Crawley, however, continues to tease. As of the end of the 2025 summer, no batter in Test history had opened the batting so often, but averaged so little. He started the Ashes with a pair, but unlike Pope, whose initial failure overwhelmed him, Crawley brushed it off and came back with quality. A 76 and 44 at Brisbane impressed and frustrated in equal measure. So too his 85 here.

“No, if anything I felt really relaxed today,” Crawley answered when it was put to him he looked like a man batting with extra motivation. “I think that’s why I played nicely.”

Nevertheless, his contributions have been excellent innings that were gone too soon. It is unclear whether they are evidence of his career turning a corner or they are instead one final gaslighting.

 The Ashes, in theory, are still alive, but England’s post mortem is already gathering pace. Who stays, and who goes.

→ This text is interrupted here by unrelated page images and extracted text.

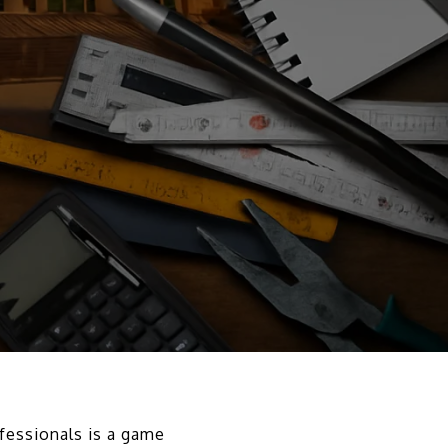
ofessionals is a game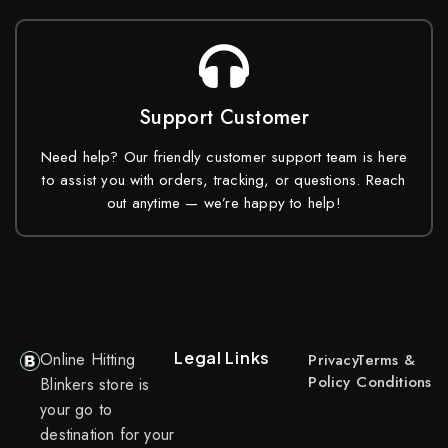
Support Customer
Need help? Our friendly customer support team is here
to assist you with orders, tracking, or questions. Reach
out anytime — we’re happy to help!
Legal Links
Online Hitting
Privacy
Terms &
Policy
Conditions
Blinkers store is
your go to
destination for your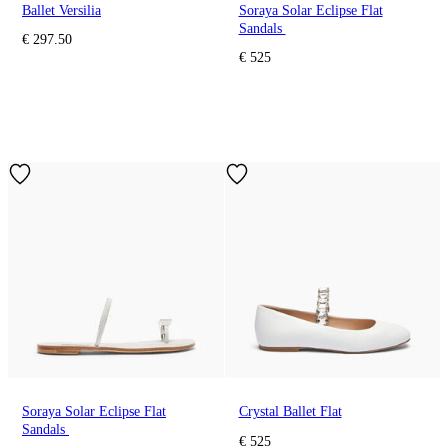
Ballet Versilia
Soraya Solar Eclipse Flat
Sandals
€ 297.50
€ 525
Soraya Solar Eclipse Flat
Crystal Ballet Flat
Sandals
€ 525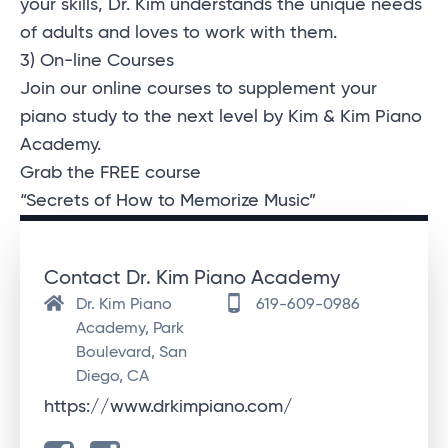
your skills, Dr. Kim understands the unique needs
of adults and loves to work with them.
3) On-line Courses
Join our online courses to supplement your
piano study to the next level by Kim & Kim Piano
Academy.
Grab the FREE course
“Secrets of How to Memorize Music”
Contact Dr. Kim Piano Academy
Dr. Kim Piano
619-609-0986
Academy, Park
Boulevard, San
Diego, CA
https://www.drkimpiano.com/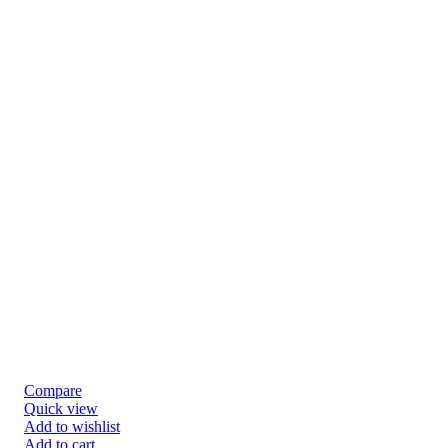
Compare
Quick view
Add to wishlist
Add to cart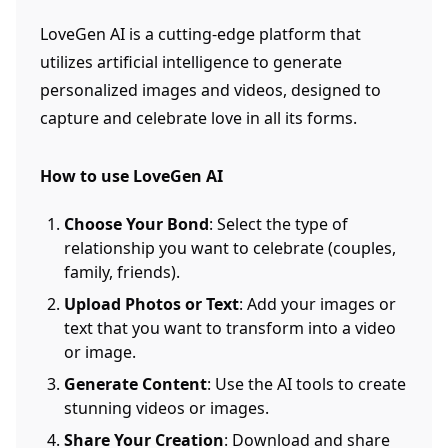
LoveGen AI is a cutting-edge platform that
utilizes artificial intelligence to generate
personalized images and videos, designed to
capture and celebrate love in all its forms.
How to use LoveGen AI
Choose Your Bond
: Select the type of
relationship you want to celebrate (couples,
family, friends).
Upload Photos or Text
: Add your images or
text that you want to transform into a video
or image.
Generate Content
: Use the AI tools to create
stunning videos or images.
Share Your Creation
: Download and share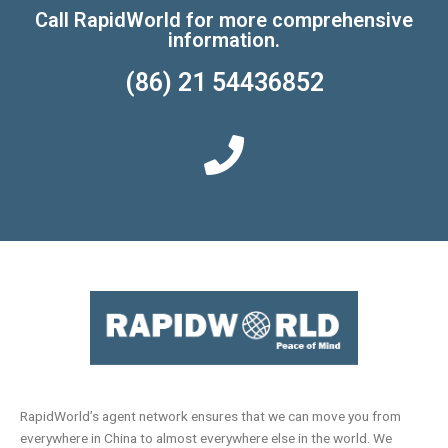
Call RapidWorld for more comprehensive
information.
(86) 21 54436852
RapidWorld’s agent network ensures that we can move you from
everywhere in China to almost everywhere else in the world. We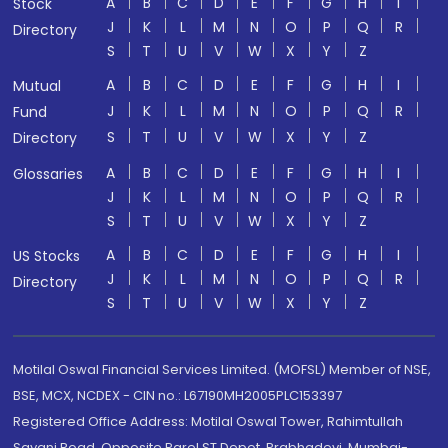
A
B
C
D
E
F
G
H
I
Stock
J
K
L
M
N
O
P
Q
R
Directory
S
T
U
V
W
X
Y
Z
A
B
C
D
E
F
G
H
I
Mutual
J
K
L
M
N
O
P
Q
R
Fund
S
T
U
V
W
X
Y
Z
Directory
A
B
C
D
E
F
G
H
I
Glossaries
J
K
L
M
N
O
P
Q
R
S
T
U
V
W
X
Y
Z
A
B
C
D
E
F
G
H
I
US Stocks
J
K
L
M
N
O
P
Q
R
Directory
S
T
U
V
W
X
Y
Z
Motilal Oswal Financial Services Limited. (MOFSL) Member of NSE,
BSE, MCX, NCDEX - CIN no.: L67190MH2005PLC153397
Registered Office Address: Motilal Oswal Tower, Rahimtullah
Sayani Road, Opposite Parel ST Depot, Prabhadevi, Mumbai-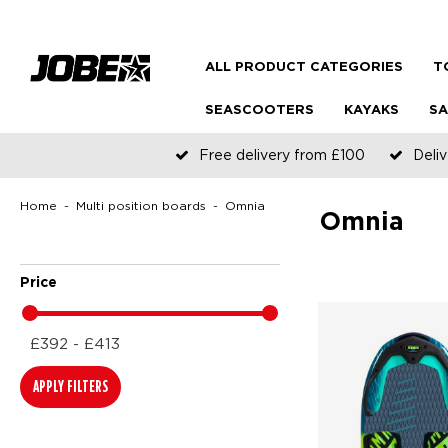
ALL PRODUCT CATEGORIES
T
SEASCOOTERS
KAYAKS
SA
Free delivery from £100
Deliv
Home
Multi position boards
Omnia
Omnia
Price
£392 - £413
APPLY FILTERS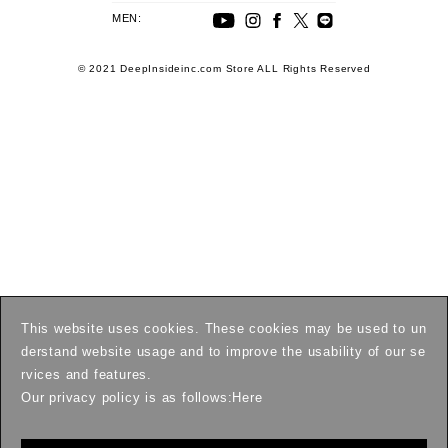
MEN:
© 2021 DeepInsideinc.com Store ALL Rights Reserved
This website uses cookies. These cookies may be used to un
derstand website usage and to improve the usability of our se
rvices and features.
Our privacy policy is as follows:
Here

When Pope won his 50th Test cap last year, it was Crawley who presented it to him.

“Popey, we’ve known each other a long time,” Crawley said then. “We’ve played with and against each other for a long time, and now we obviously run Clapham together.

“I was thinking about when we were 17 playing together and what we’d have given then to just play one game for England. You’re one of the best players in the world, and it’s why this is still just the beginning.”

A year later in Adelaide, it turned out to be much closer to the end.